**Try it:** Copy every line of the data below exactly as given, except for the pictures.

**Exercise data:**
+ + + + +
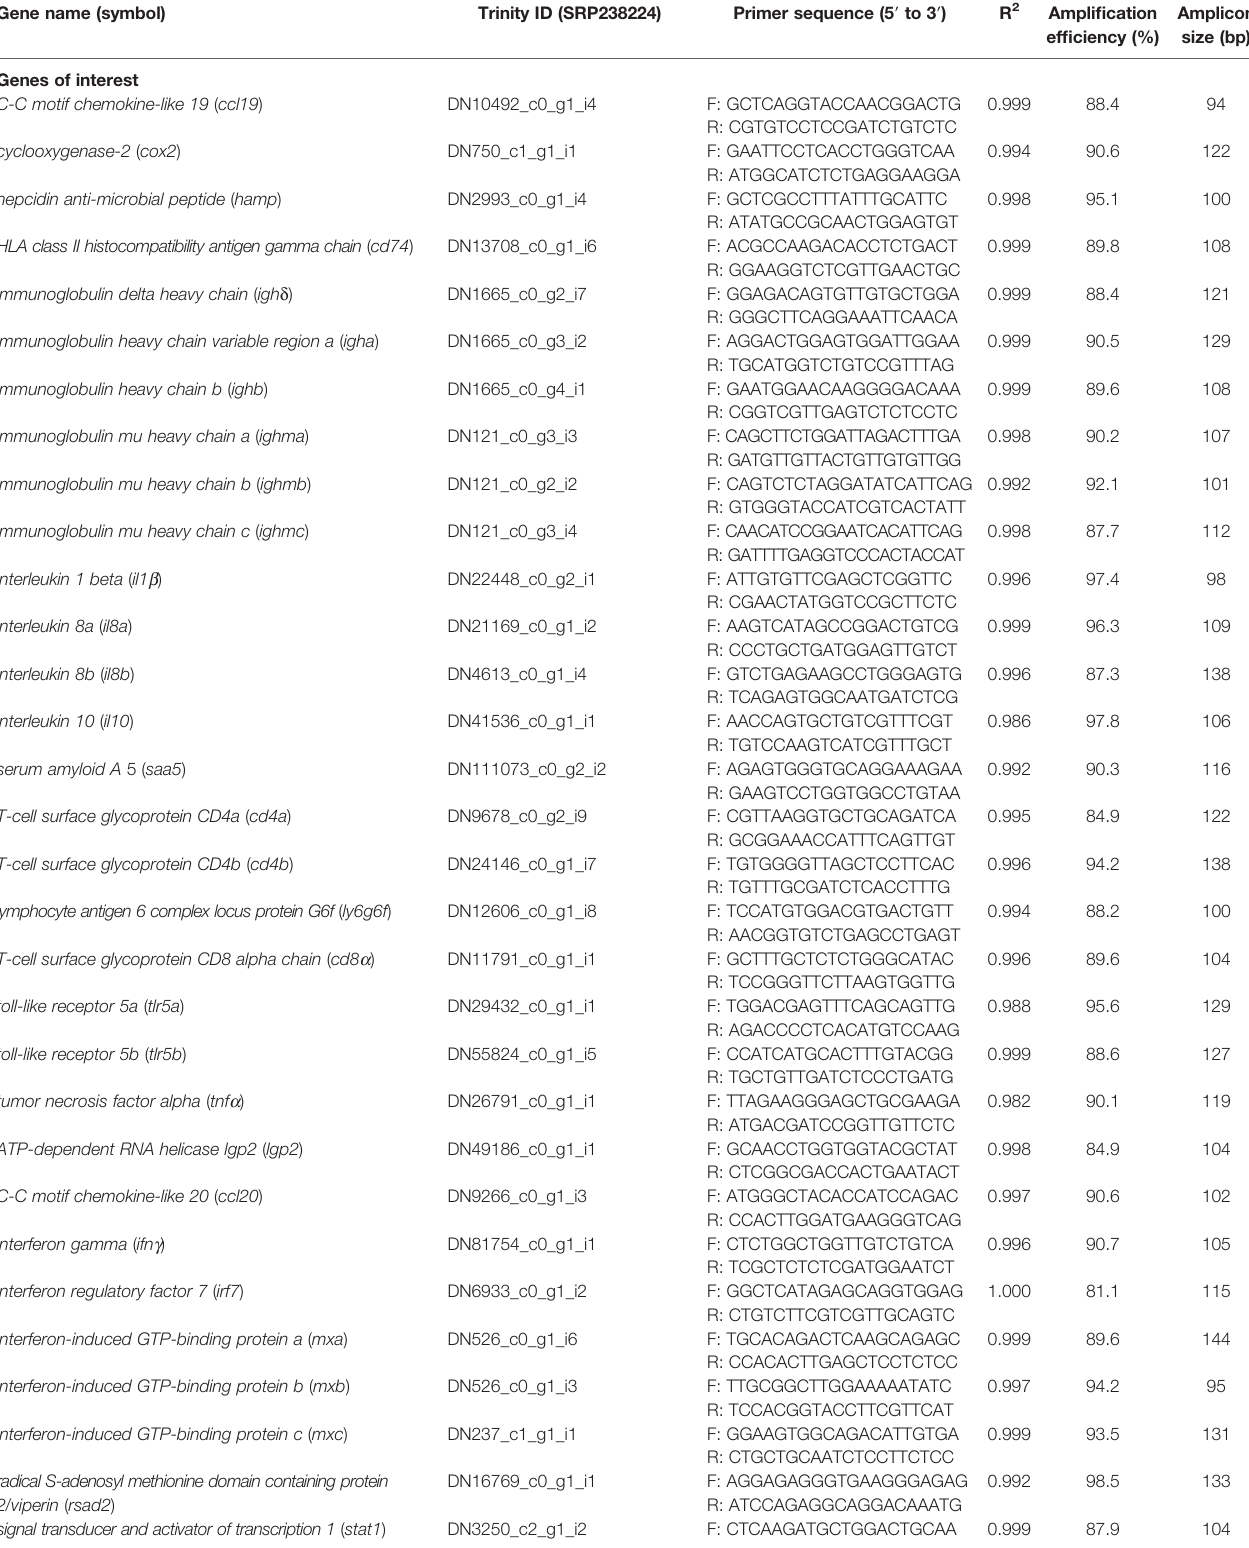
TABLE 1 | qPCR primers used in this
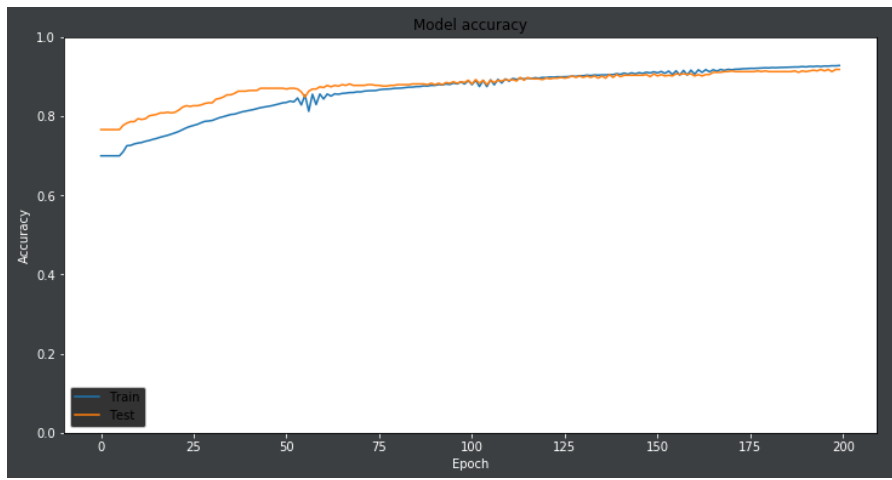
15 of 23 Table 8. LSTM, LSTM-AR, and MLP models: AUC, accuracy and loss results by considering the dataset found in reference [40]. Testing Samples LSTM (20%) LSTM-AR (20%) MLP (20%) AUC %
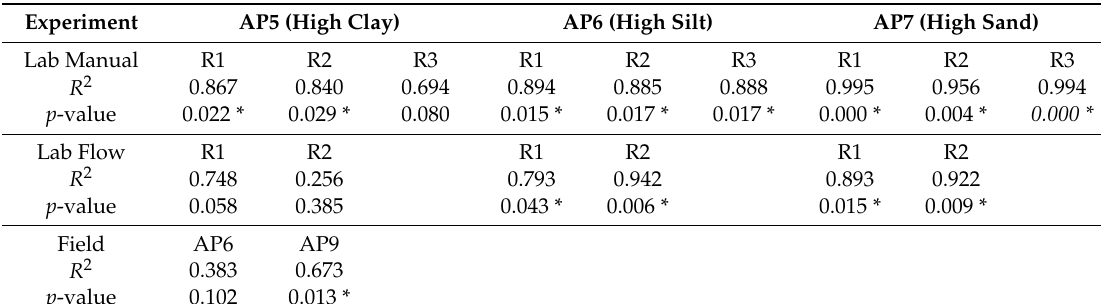
Table 1. Correlation coefficients and significance values for the regression analysis between E. coli and turbidity in the laboratory and field experiments.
+ + + + +
**Solved exercise:**
TABLE 1 | qPCR primers used in this
15 of 23 Table 8. LSTM, LSTM-AR, and MLP models: AUC, accuracy and loss results by considering the dataset found in reference [40]. Testing Samples LSTM (20%) LSTM-AR (20%) MLP (20%) AUC %
Table 1. Correlation coefficients and significance values for the regression analysis between E. coli and turbidity in the laboratory and field experiments.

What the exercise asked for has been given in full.